El Jueves Santo era el día de la procesión del Silencio con el Cristo de la Vera Cruz en la calle. La más larga de todas ya que prácticamente recorría todo el centro de la ciudad. La presidió el alcalde de la ciudad, José Vidal Fernández y la corporación municipal en pleno, dado que, desde 1928, se había nombrado a este Cristo como patrón de los empleados municipales y como tal comenzó a hacer su salida penitencial en la madrugada del Viernes Santo de 1931, para recogerse, según seguía siendo habitual desde entonces, a altas horas de la madrugada con la población volcada en torno a ella en las calles.
La procesión del Santo Entierro
El día grande de la Semana Santa seguía siendo el Viernes Santo, con la salida de la que se seguía dando en llamar la procesión del Santo Entierro.
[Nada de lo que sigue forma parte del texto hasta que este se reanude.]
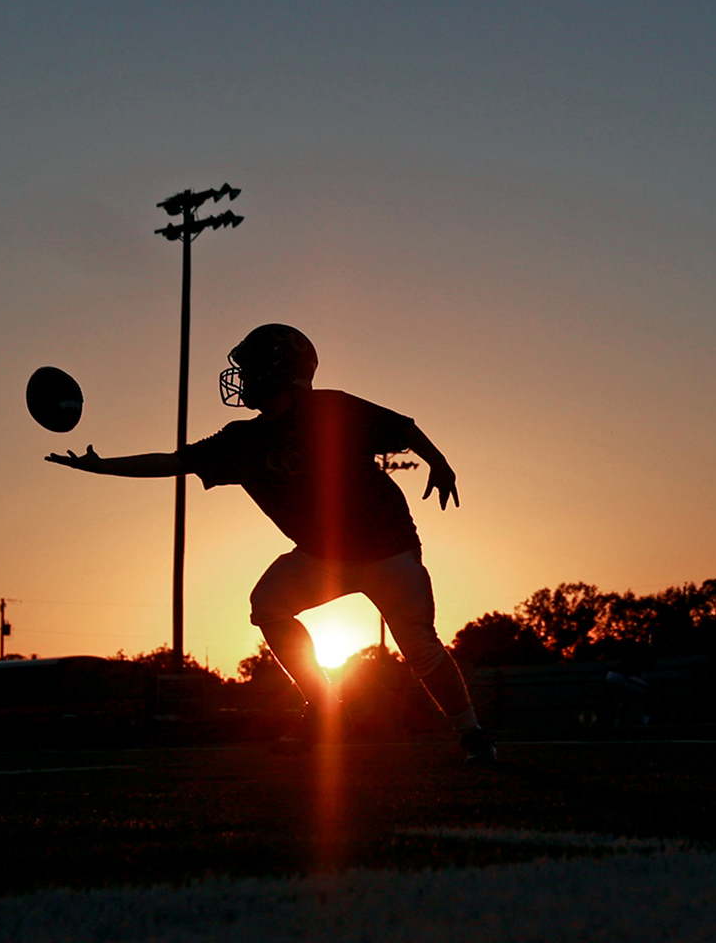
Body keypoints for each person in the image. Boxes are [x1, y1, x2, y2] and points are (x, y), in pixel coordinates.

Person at [48, 323, 497, 763]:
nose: (242, 378)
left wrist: (439, 463)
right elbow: (174, 462)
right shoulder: (242, 439)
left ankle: (471, 732)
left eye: (251, 367)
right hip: (323, 557)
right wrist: (105, 467)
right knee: (267, 604)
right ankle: (322, 706)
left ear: (279, 368)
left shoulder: (330, 409)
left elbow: (403, 427)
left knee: (418, 645)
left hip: (388, 549)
Siete pasos la integraban: El Medinaceli, la Flagelación, el Nazareno, que volvía de nuevo este día, el Cristo de la Expiración, el Descendimiento, la Sagrada Urna y Nª Sª de la Soledad, para hacer posible así una representación ordenada de la pasión y muerte de Jesucristo.
La magna procesión, a la que acudían además de millares de ceutíes numerosísimas personas de las vecinas localidades del Protectorado, abarrotaba materialmente las calles. De su dirección se encargaba el recordado rector del Santuario de Nª Sª de África, el padre Bernabé Perpén Rodríguez y en ella figuraban los hermanos de las distintas cofradías, junto con las autoridades civiles, militares y eclesiásticas.
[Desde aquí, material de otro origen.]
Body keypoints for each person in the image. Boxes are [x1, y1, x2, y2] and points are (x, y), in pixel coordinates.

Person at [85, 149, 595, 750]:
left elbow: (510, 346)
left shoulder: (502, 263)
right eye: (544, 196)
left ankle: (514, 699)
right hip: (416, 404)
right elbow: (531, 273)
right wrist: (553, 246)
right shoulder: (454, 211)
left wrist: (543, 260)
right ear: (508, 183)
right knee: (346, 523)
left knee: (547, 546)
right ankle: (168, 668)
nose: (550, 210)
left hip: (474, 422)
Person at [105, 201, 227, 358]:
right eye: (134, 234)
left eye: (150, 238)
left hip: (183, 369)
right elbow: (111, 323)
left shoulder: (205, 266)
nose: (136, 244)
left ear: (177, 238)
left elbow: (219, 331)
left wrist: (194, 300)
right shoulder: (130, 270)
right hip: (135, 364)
Abrían el desfile penitencial gastadores de la Guardia Civil a caballo con sus trajes de gala, seguidos de la banda de trompetas de Ingenieros, también a caballo. A continuación los soldados de Automovilismo con sus velas acompañando al Medinaceli y más bandas militares: la de cornetas y tambores de La Legión, las del Grupo de Sanidad, Artillería y, finalmente, la del Regimiento de Infantería, ‘Ceuta’ nº 54, tal y como había pasado a denominarse el Batallón de Cazadores del Serrallo a primeros de enero de ese año.
Y más saetas que nunca en esta procesión del Santo Entierro. Andalucía se hacía saeta en el edificio del Campanero, frente al sitial de honor para invitados que era el desaparecido Centro Hijos de Ceuta, cuyos ventanales regios daban a un clásico Rebellín de alta gala al reventar sus naranjos bravíos de azahar inmaculado.